What Changes in Practice
Anthropic’s dataset and the Verizon DBIR together support a few specific adjustments to how detection programs are designed.
Post-compromise AI-assisted activity will look different from a human operator doing the same work. It tends to be systematic, verbose in its intermediate steps, and consistent with the specific outputs LLMs generate for privilege escalation research or lateral movement scripting. Detection engineering focused on behavioural anomaly in command execution, process trees, and file creation during post-exploitation should begin accounting for AI-assisted operator patterns.
Phishing detection remains necessary but is no longer sufficient as the primary AI-focused defence. Attacker AI use has moved into the environment.
The Anthropic dataset is published openly through the LLM ATT&CK Navigator. Security teams can pull it directly.
References
- Anthropic: Mapping AI-enabled cyber threats: Insights from the LLM ATT&CK Navigator
- Anthropic: What we learned mapping a year’s worth of AI-enabled cyber threats
- SecurityWeek: Verizon DBIR 2026 — Vulnerability Exploitation Overtakes Credential Theft as Top Breach Vector
- Security Boulevard: The AI Governance Gap: Verizon’s 2026 DBIR Shows Attackers Scaling AI While Employees Leak Data Through It
- Vectra: What Anthropic’s Attacker-AI Data Means for Detection
- Help Net Security: Verizon DBIR 2026 — Vulnerability exploitation is the dominant initial access vector
Frequently Asked Questions
- What is the Anthropic LLM ATT&CK Navigator?

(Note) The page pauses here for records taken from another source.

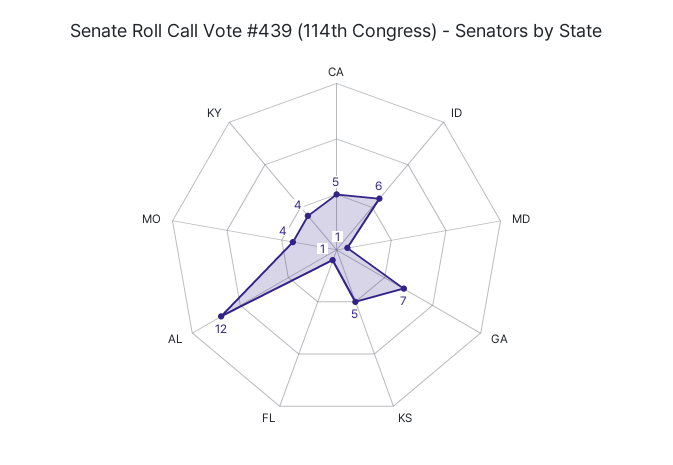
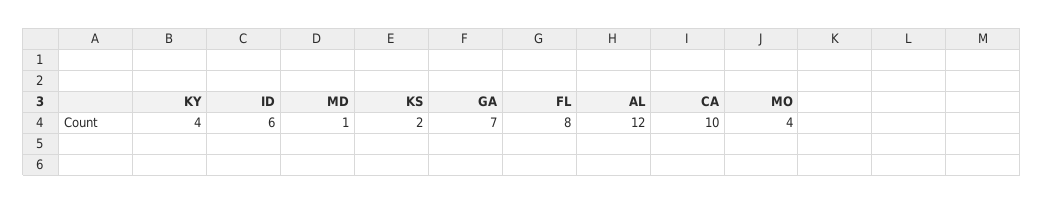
CA: 5 -> 10
KS: 5 -> 2
FL: 1 -> 8

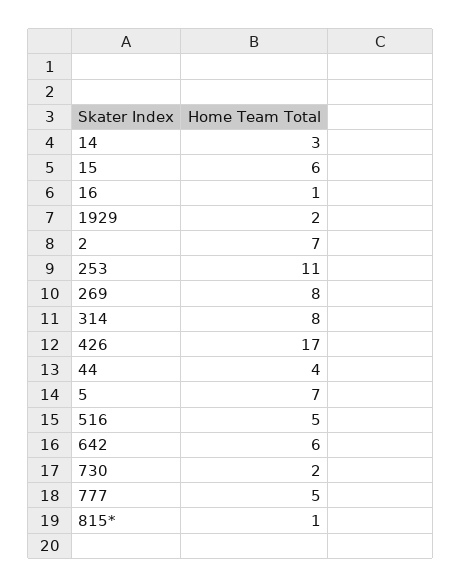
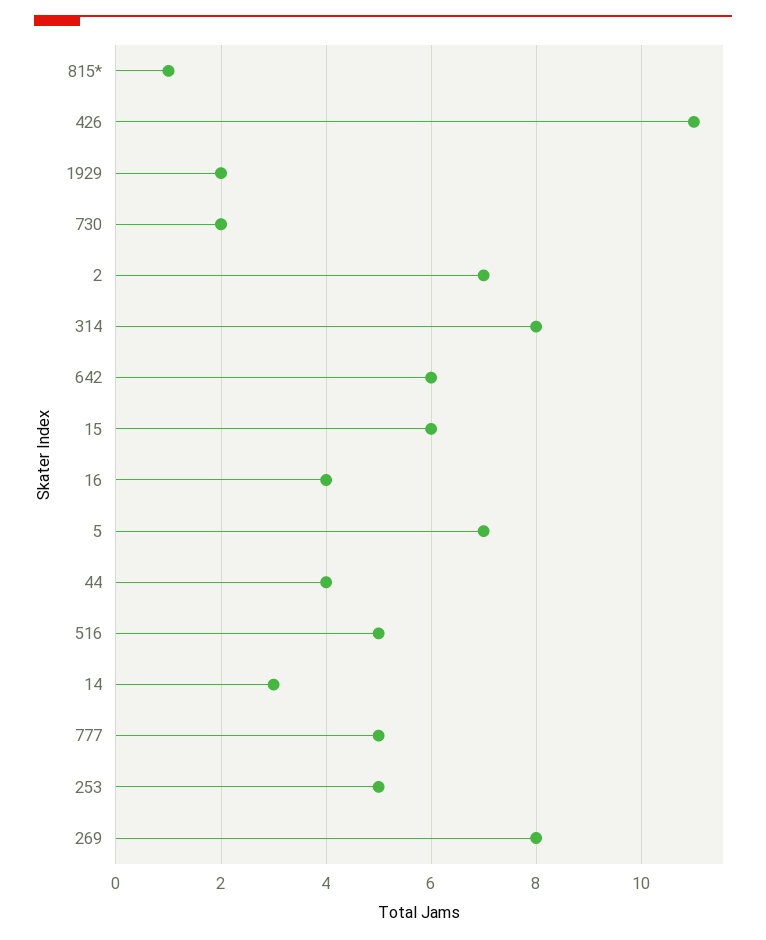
16: 1 -> 4
253: 11 -> 5
426: 17 -> 11

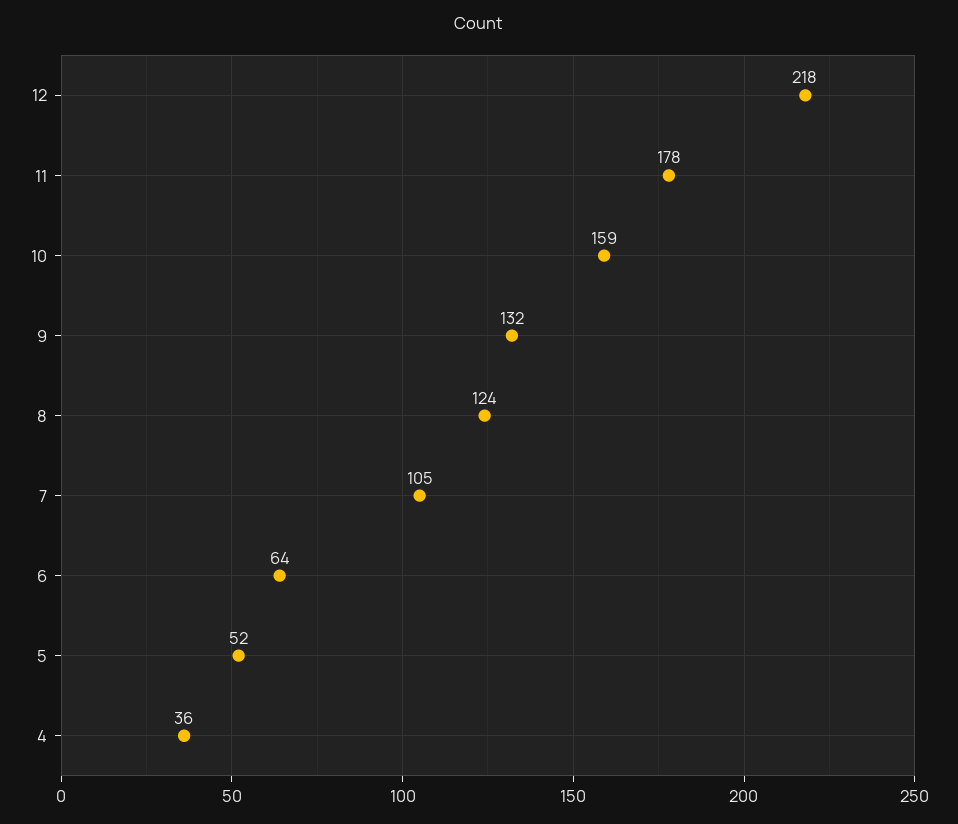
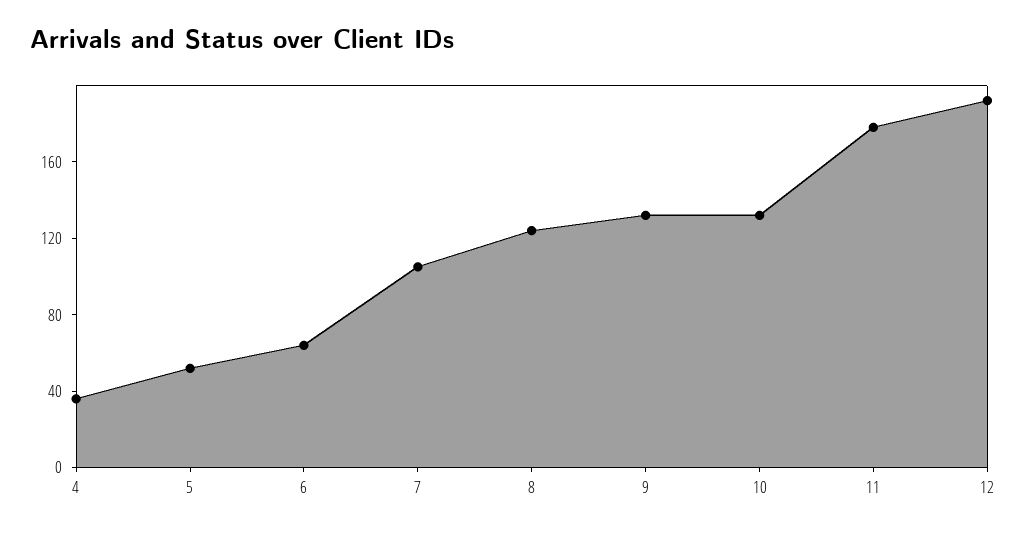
12: 218 -> 190
10: 159 -> 130

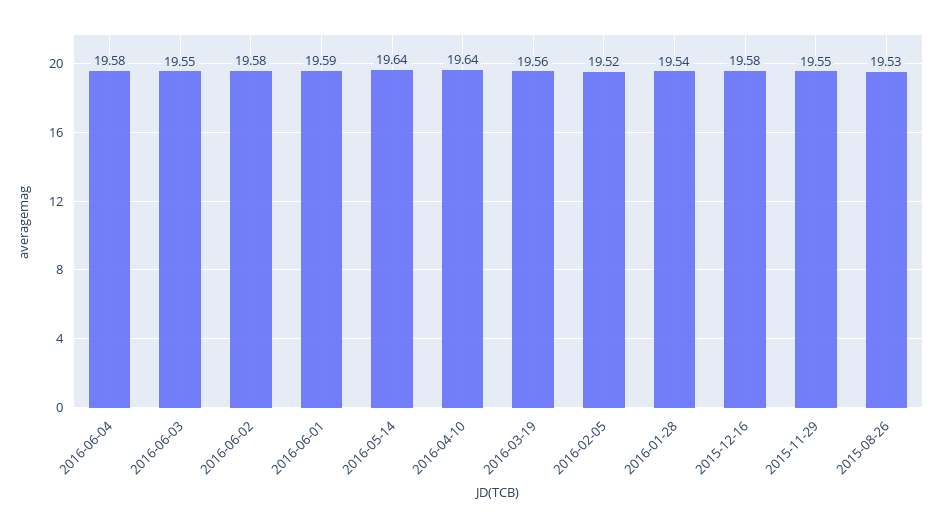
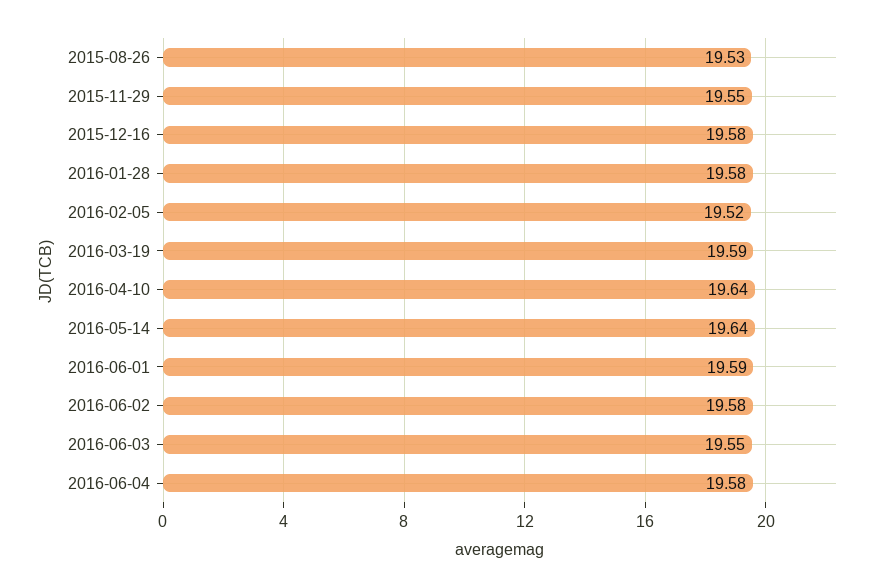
2016-03-19: 19.56 -> 19.59
2016-01-28: 19.54 -> 19.58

- The LLM ATT&CK Navigator is a threat intelligence dataset published by Anthropic's Frontier Red Team on June 3, 2026. It maps 13,873 observed attacker actions from 832 banned accounts to MITRE ATT&CK framework version 18, covering all 14 tactics and 482 unique techniques. The dataset represents a year of real attacker behaviour on the Claude platform, not simulated or red-team data.
- How has attacker use of AI shifted over the past year according to Anthropic?

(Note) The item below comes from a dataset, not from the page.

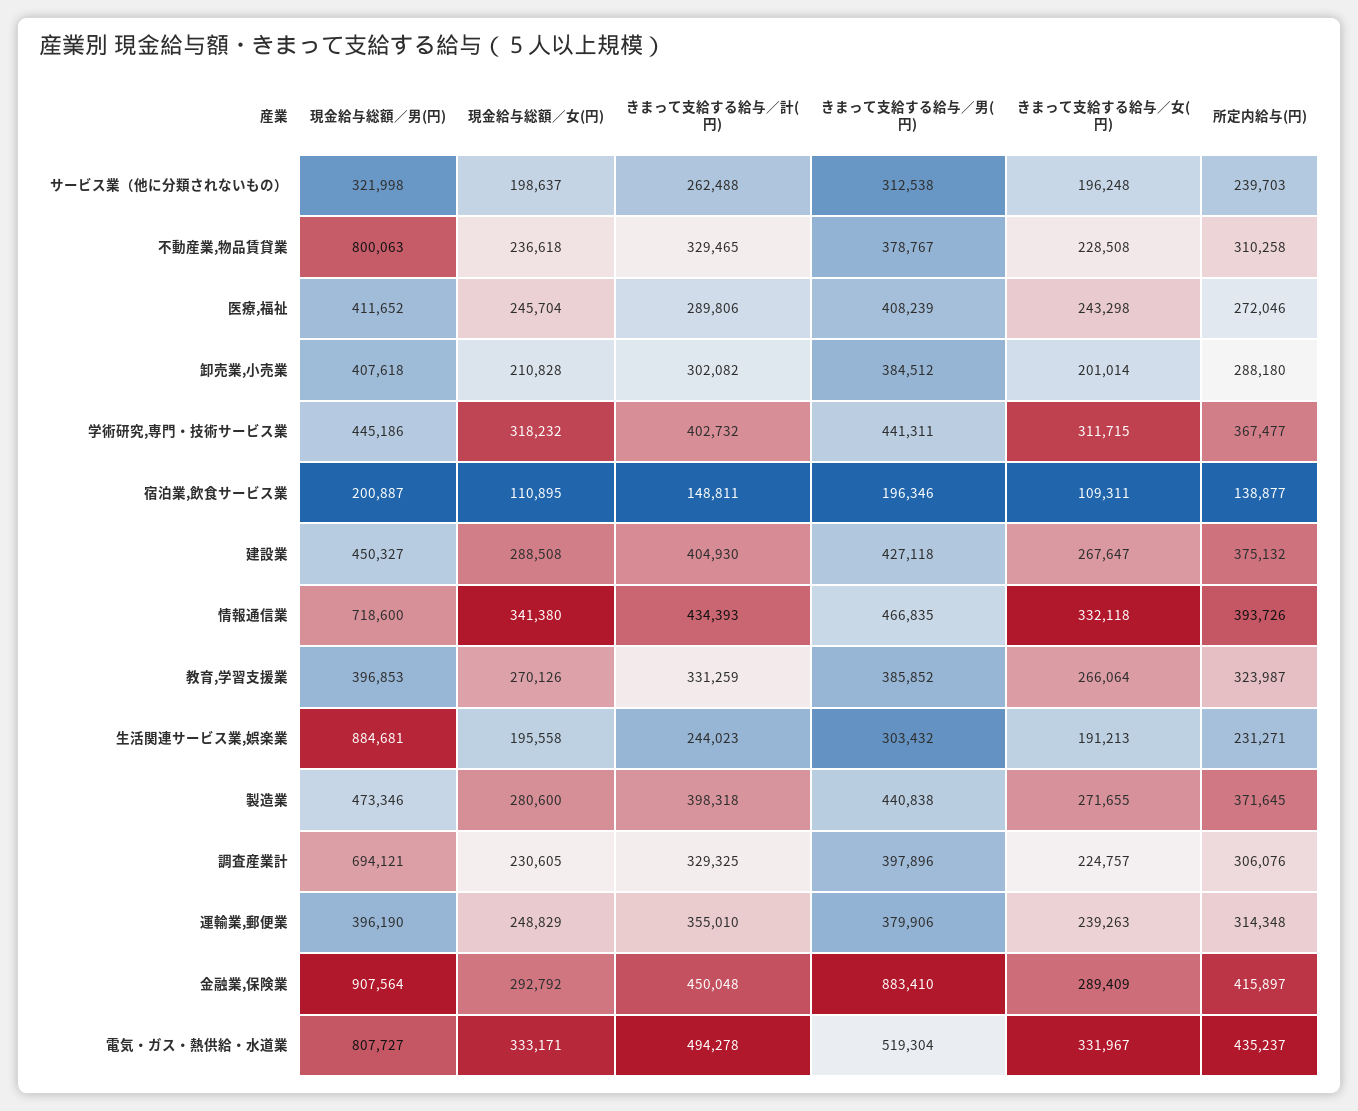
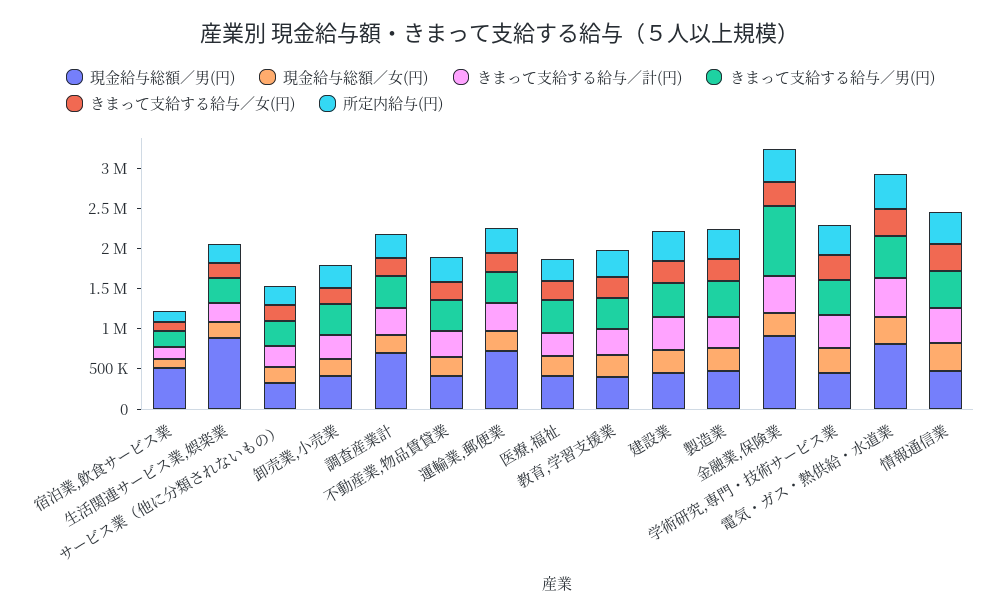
現金給与総額／男(円), 不動産業,物品賃貸業: 800063 -> 400000
現金給与総額／男(円), 宿泊業,飲食サービス業: 200887 -> 500000
現金給与総額／男(円), 情報通信業: 718600 -> 500000
現金給与総額／男(円), 運輸業,郵便業: 396190 -> 700000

- A year ago, AI-assisted attacks were concentrated at initial access: phishing, reconnaissance, and credential gathering. The new dataset shows a migration toward post-compromise activity, with threat actors increasingly using AI to navigate inside networks after gaining access, for tasks like lateral movement assistance, privilege escalation research, and scripting for persistence mechanisms. The attacker workflow has matured from using AI to get in to using AI once inside.

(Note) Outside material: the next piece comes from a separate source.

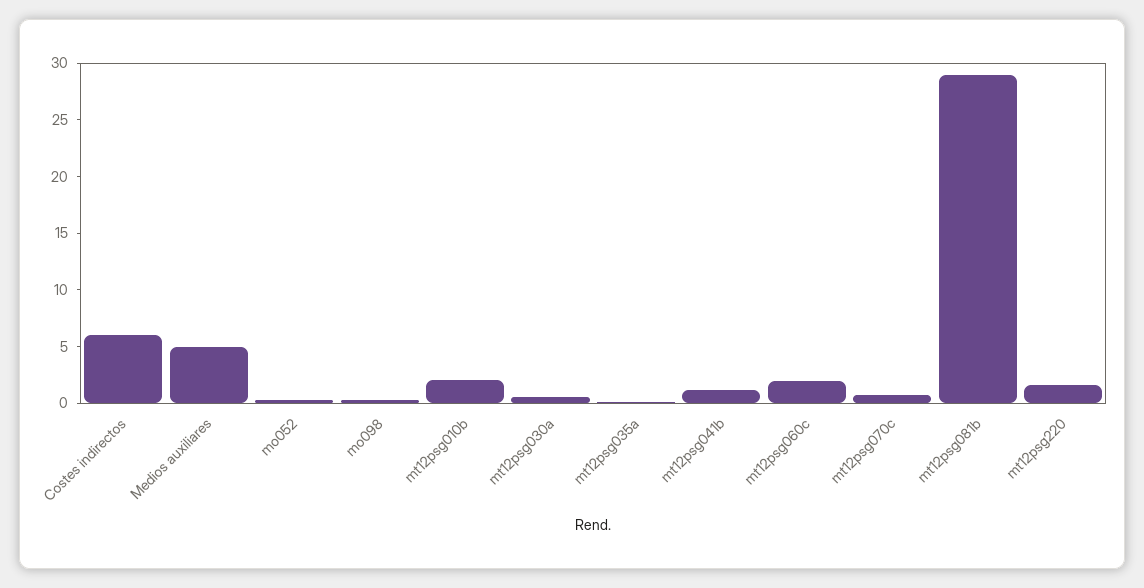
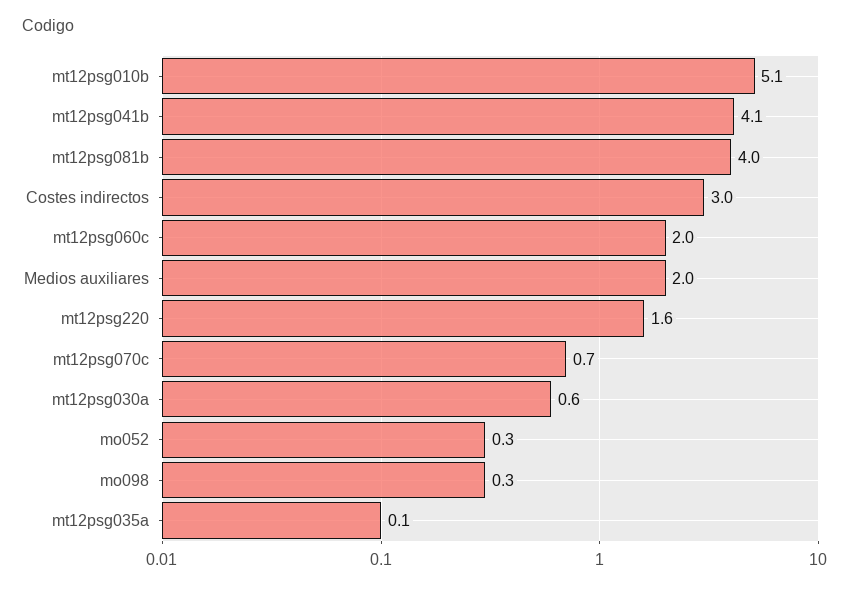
Costes indirectos: 6 -> 3
Medios auxiliares: 5 -> 2
mt12psg010b: 2 -> 5.1
mt12psg041b: 1 -> 4.1
mt12psg081b: 29 -> 4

- Does the data mean AI has made most attackers significantly more dangerous?
- The picture is more nuanced than the headline risk suggests. Anthropic rates 99% of observed actors as medium or low risk based on technical sophistication and AI use frequency. Only 1% are high or critical risk. What has changed is the distribution: the percentage of medium-to-high risk actors climbed from 33% to 56% in under a year, meaning AI is pulling more low-skill attackers into a higher competence tier. The ceiling has not changed; the floor has risen considerably.